Steve, I understand. This is **not** uncommon. I don't know if steel in place of platinum is critical to the effect. but if you are going validate someone's work you *****duplicate***** it first until you see the same results. Then you can 'do your own thing'. If Mizuno wears a pointy hat, you wear one too. You simply cannot assume that *you* know better. If, for example, Scott used steel instead of platinum in his lab, and knew thae Mizuno used platinum, this is a gross error and flying to Japan with digital pocket meters is not apt to be very informative. You do the homework first. Some years ago Miley had performed some experiments showing transmutation and went so far as to provide kits for others to duplicate his work. Scott got a kit and went though the motions but did not get Miley's result. After much discussion back and forth, it develops that Scott did not **duplicate** something, I think it was a gasket material. Irrelevant? Absolutely not, in a chemical experiment, for gaskets can leach contaminants. As I recall, Miley was furious about this.
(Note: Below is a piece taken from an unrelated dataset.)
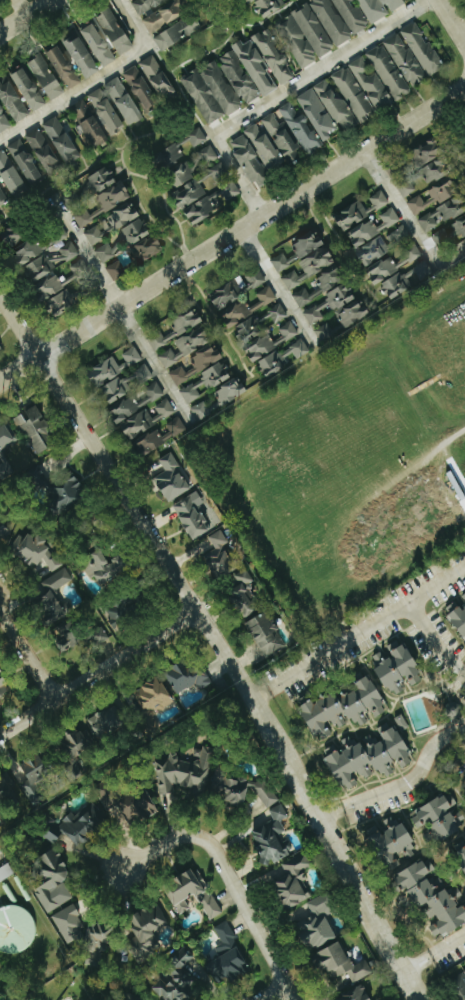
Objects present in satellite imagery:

[If I have something wrong in the above account, pease correct me.]

I don't know about the Miley event. But I don't disagree with the general principle you're stating, and I don't think Scott would necessarily disagree, either, based on what I saw on his site.

His initial runs were done very differently from Mizuno's, but when they didn't work, he attempted to match Mizuno's setup as closely as possible, at least as far as I could see in the accounts on his website. As I said, the calorimetry he used in the last 3 or 4 runs was identical to Mizuno's: bare, transparent cell with computed heat loss to the environment, and no water jacket. He apparently didn't have complete specs for some things, like the cell ambient environment, and had to make some guesses; adding a fan represented one such guess, when he couldn't get his cooling curve to look like Mizuno's without it; his cell seemed reluctant to cool as fast as Mizuno's. After reading that, though, I saw a photo of one of Mizuno's setups on Lenr-Canr and lo and behold it also used a fan for air circulation. So that guess was apparently right. (Why didn't Scott know for sure whether Mizuno used a fan? He says he saw videos of Mizuno's setup. Whatever...)
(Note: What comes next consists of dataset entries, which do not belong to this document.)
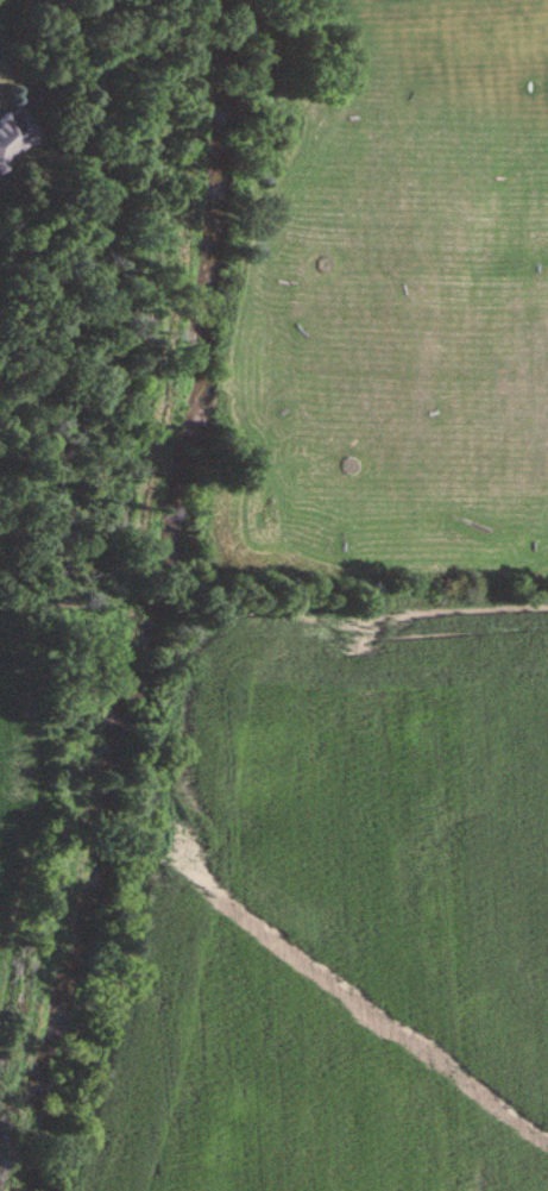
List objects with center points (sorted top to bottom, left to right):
building: (11, 130)

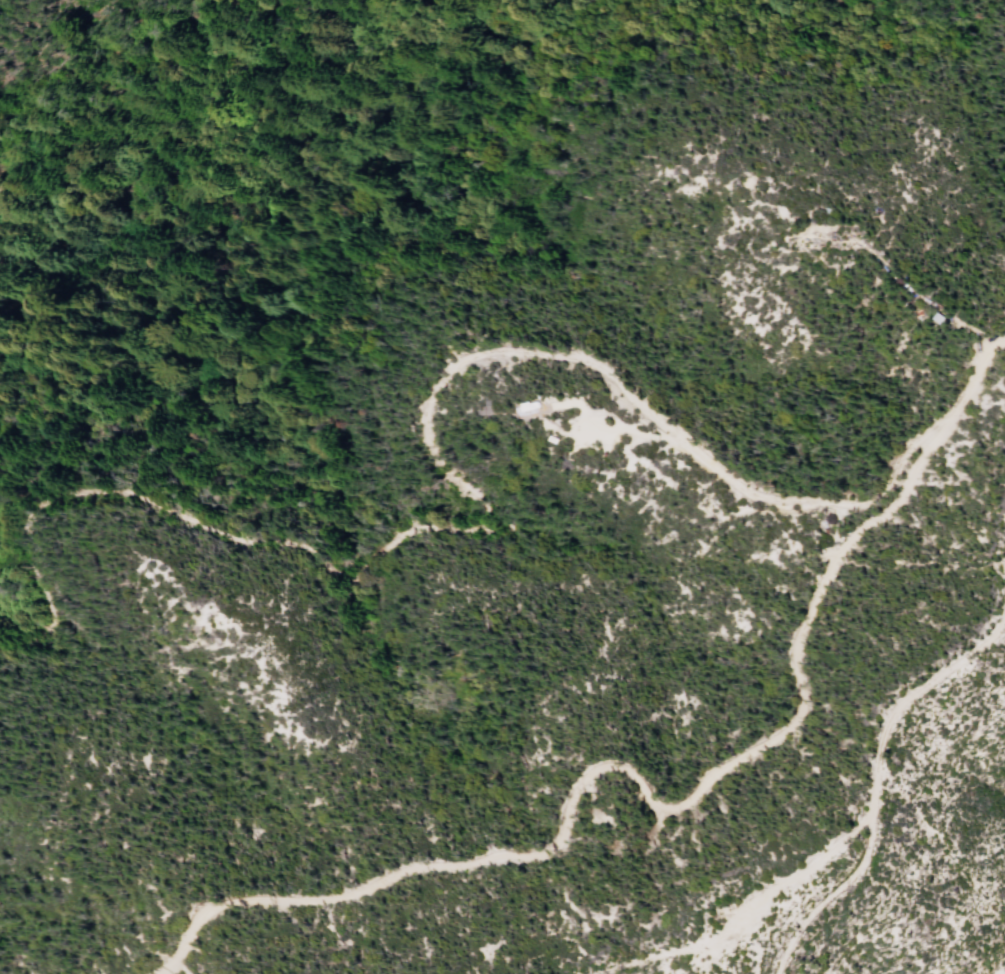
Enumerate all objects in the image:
road: (932, 307)
building: (530, 406)
road: (608, 427)
building: (553, 439)
road: (469, 492)
road: (861, 797)
road: (661, 806)
road: (823, 896)

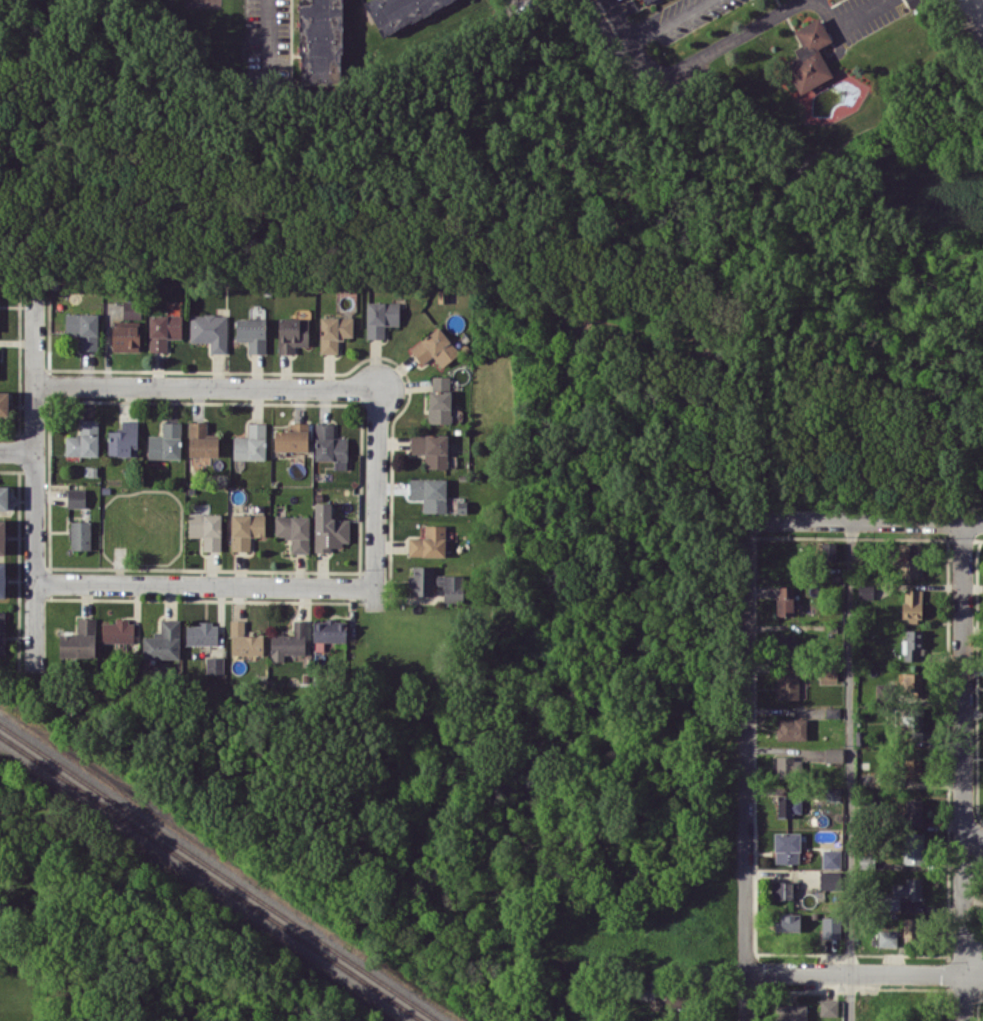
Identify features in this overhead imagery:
building: (644, 1)
building: (398, 11)
road: (616, 20)
road: (665, 20)
road: (753, 26)
road: (270, 34)
building: (320, 42)
building: (809, 56)
building: (131, 309)
building: (380, 318)
building: (83, 329)
building: (163, 330)
building: (209, 330)
building: (333, 332)
building: (252, 333)
building: (292, 334)
building: (125, 337)
building: (434, 348)
road: (205, 387)
building: (439, 399)
building: (4, 403)
building: (292, 437)
building: (83, 439)
building: (123, 439)
building: (165, 442)
building: (251, 442)
building: (200, 445)
building: (330, 445)
building: (431, 448)
road: (16, 450)
road: (33, 482)
road: (375, 488)
building: (429, 493)
building: (3, 497)
building: (76, 497)
road: (863, 519)
building: (329, 528)
building: (206, 529)
building: (246, 529)
building: (293, 531)
building: (80, 534)
building: (2, 537)
building: (428, 542)
building: (827, 550)
building: (903, 550)
building: (908, 567)
building: (2, 579)
building: (422, 580)
road: (203, 585)
building: (450, 586)
building: (864, 591)
building: (784, 600)
building: (911, 604)
building: (329, 630)
building: (118, 631)
building: (2, 633)
building: (202, 633)
building: (79, 640)
building: (244, 640)
building: (163, 641)
building: (289, 642)
building: (911, 644)
building: (214, 664)
building: (827, 674)
building: (911, 685)
building: (790, 686)
building: (880, 692)
building: (909, 722)
building: (789, 727)
building: (786, 765)
building: (913, 767)
road: (743, 769)
road: (849, 769)
road: (962, 771)
building: (830, 795)
building: (788, 805)
building: (913, 812)
road: (972, 838)
building: (786, 847)
building: (912, 848)
building: (831, 858)
building: (866, 861)
railway: (218, 873)
railway: (209, 878)
building: (829, 880)
building: (782, 889)
building: (899, 894)
road: (973, 901)
building: (788, 922)
building: (830, 926)
building: (911, 928)
building: (887, 938)
road: (863, 972)
building: (828, 1007)
building: (790, 1012)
I know at one point he was using a cathode from Mizuno's lab; later changes to the cathode were done in part because he was trying to duplicate Mizuno's current numbers and was having trouble with them. (At one point Scott sent some of his home-made cathodes to Mizuno, who tried them and found they generated excess heat FWIW.)

The anode in the later runs was not steel, it was platinum mesh, fabricated according to Mizuno's instructions. But Scott still may have blown it on any of a number of other little details, if only because he never actually saw Mizuno's lab himself, and Mizuno never saw Scott's lab.

Finally, though, it seems to me that the biggest issue is that Scott did six runs, TOTAL, with the final setup, versus hundreds of runs in Mizuno's lab. Of those, the first three (I think) were done with different calorimety, with the cell enclosed in an opaque jacket; there were just three runs where he really was using the same setup as Mizuno, and one of those was a dud because the cell wouldn't boil. So really there were just two runs that one might have expected to have worked (#4 and #6 of the third series). The fact that he was two for two on blanks wouldn't prove much anyway even if he really did finally get everything right.

As far as I can see he never figured out why his cell wouldn't reach boiling, while Mizuno's did.

One lesson one takes away from reading about these experiments is that this kind of thing takes time, in great, big slabs.